— Required work —
1. Answer these about the text on Beaux's china painting:
(a) In what year was Beaux asked to make the china portrait of Clara Hoopes?
(b) Whom did Beaux blame for her limited knowledge of traditional subjects in china painting?
(c) In which magazine was "Uncle John's Coat" published?
2. Rewrite the text on Beaux's china painting, beginning at the words "Beaux also made" and stopping after "grand-uncle John Leavitt.". Put "playful" in place of "whimsical".

Beaux commented that she learned "the ignoble art of over-glaze painting" and "quickly mastered" the skill which she at once "began adapting...to portraiture." Her reputation as a china painter began in Philadelphia, then spread to "[m]others in the Far West." She produced portraits on large china plates that contained "a nearly life-sized head of a child (background, always different), full-modelling, flesh color and all, that parents nearly wept over."[32]

Beaux used photographs and solar prints to produce her china plates, taking measurements and notes on color, as frequently the "golden-haired darlings" were brought to her "and placed as nearly as possible in the lighting of the photograph." Beaux wrote the color scheme on the print, indicating where to include the "most color, least color, greenish, pinkish, warm [or] cool" colors. For the china portraits of children who were not in the Philadelphia area, she relied on just a photograph and "a bit of ribbon the color of the boy's eyes, as well as a lock of hair."[33]

One of her china plates was of Clara Hoopes [Illus. 14], who along with her husband, George Bulloch Atlee, had lived down the block from the Leavitt family at 4105 Spruce Street. Beaux was asked to make the china portrait of Clara in 1882 using an old daguerreotype taken about 1853, when Clara was eight years old.[34] The background of brown-colored, monochromatic, flower-patterned wallpaper, and the geometric-motif wainscoting typical of Aesthetic movement design patterns found in home furnishings in Philadelphia in the 1870s and 1880s, contrast markedly with the image of Clara, a young girl portrayed in a plain blue, boat-necked dress typical of children's fashions of the 1850s. In 1887 Beaux made companion portraits of Margaretta and Cooper Wood of Pittsburgh, Pennsylvania, the son and daughter of a vice president of the Pennsylvania Railroad. The painting of seven-year-old Margaretta is an excellent likeness, and her blond hair contrasts beautifully with the background of dark-green rhododendron, a popular motif in Beaux's work in the 1880s.[35]

While Beaux later hated these plates, believing that their popular commercial success was a base use of her artistic talents, at the time when she painted them, she took sufficient pride in them to include them in exhibitions.[36] But she soon felt that the plates required little creativity or originality, and she acknowledged them "with shame" and a "sad confession," hoping that some of them would wear out "their suspending wires" and be "dashed to pieces."[37]

Indeed, few other artists used the medium for portraiture, as Beaux did. Most china painters produced landscape, floral or nature scenes on bisque plaques, vases and vessels. Perhaps Beaux's youth and inexperience caused her to view her portraits as outside the "legitimate field."[38] But she really had no excuse for her ignorance. If she had studied any of the numerous "how to" books that were published in the late nineteenth century, she would have discovered that while portraiture was relatively rare in china painting it was not unheard of. Heads and figures on hard porcelain were listed as acceptable subjects in Piton's book, with which Beaux should have been familiar. She could also have consulted numerous other manuals, published shortly after the centennial exposition, including Catharine Drinker Janvier's.[39] Instead, she chose to blame her teacher, Camille Piton, for her limited knowledge of traditional subjects in china painting. More accurately it was quick profit that motivated her, as the plates were extremely popular. Later, she denounced them as "the lowest depth [she] ever reached in commercial art."[40]

From her despised china plates to her crayon, pencil, charcoal, watercolor, and oil sketches -- many of them done from photographs -- Beaux began to develop a focused interest in portraiture. By the 1870s it had become a common practice among portrait painters to use photographs to assist them in their work, and Beaux may have taken to heart William Morris Hunt's suggestion in Talks on Art. "If that little girl won't sit still, get a photograph of her. I know it is horrid to work from photographs generally but you must have something to help you about the exactness of it."[41]

The popularity of such work was evident from Beaux's first "public exhibition," when she placed a copy of a photograph "of a little girl with a basket of doves" in "the show window of a Philadelphia picture dealer." It was sold the same morning that she had given it to the dealer.[42] Indeed, much of Beaux's earliest works were straightforward "crayon portraits from photographs depicting children, "old gentlemen," and people who had died.[43] One of the first crayon portraits that Beaux had made was "of a friend of [her] uncle...a handsome old gentleman with a flowing beard." She did it on her own initiative and remarked that "from someone who saw this picture, I received an order to do another one.... This led to other orders; and so I made quite a lot of these pictures." Some of her others were "old friends of Mr. Edward Biddle, [her] uncle's father," and were done in "the flat" from "fine old-fashioned photographs of splendid old gentlemen," many of whom had died.[44]

Beaux also made numerous portraits of children in the early 1880s, but none quite like the 1885 whimsical and lively sketch of her four-year-old nephew, Henry Sandwith Drinker [Illus. 15]. This was one of the first of many drawings, paintings, and pastels that Beaux made of her first and favorite nephew, and it accompanied her illustrated poem, "Uncle John's Coat," published in St. Nicholas Magazine.[45] In the sketch, little Henry is portrayed in an elaborate blue coat that had once belonged to his grand-uncle John Leavitt.

— Data section —
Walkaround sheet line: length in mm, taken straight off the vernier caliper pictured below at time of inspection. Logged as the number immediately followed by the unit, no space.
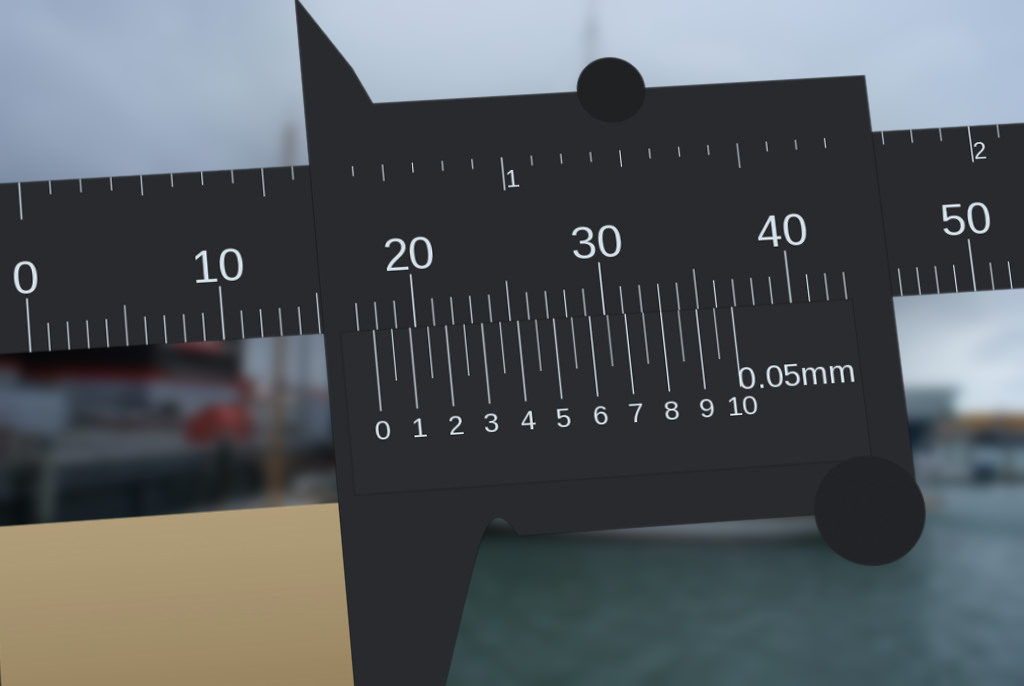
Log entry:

— Answer set —
1.
(a) 1882
(b) Camille Piton
(c) St. Nicholas Magazine

2.
Beaux also made numerous portraits of children in the early 1880s, but none quite like the 1885 playful and lively sketch of her four-year-old nephew, Henry Sandwith Drinker [Illus. 15]. This was one of the first of many drawings, paintings, and pastels that Beaux made of her first and favorite nephew, and it accompanied her illustrated poem, "Uncle John's Coat," published in St. Nicholas Magazine.[45] In the sketch, little Henry is portrayed in an elaborate blue coat that had once belonged to his grand-uncle John Leavitt.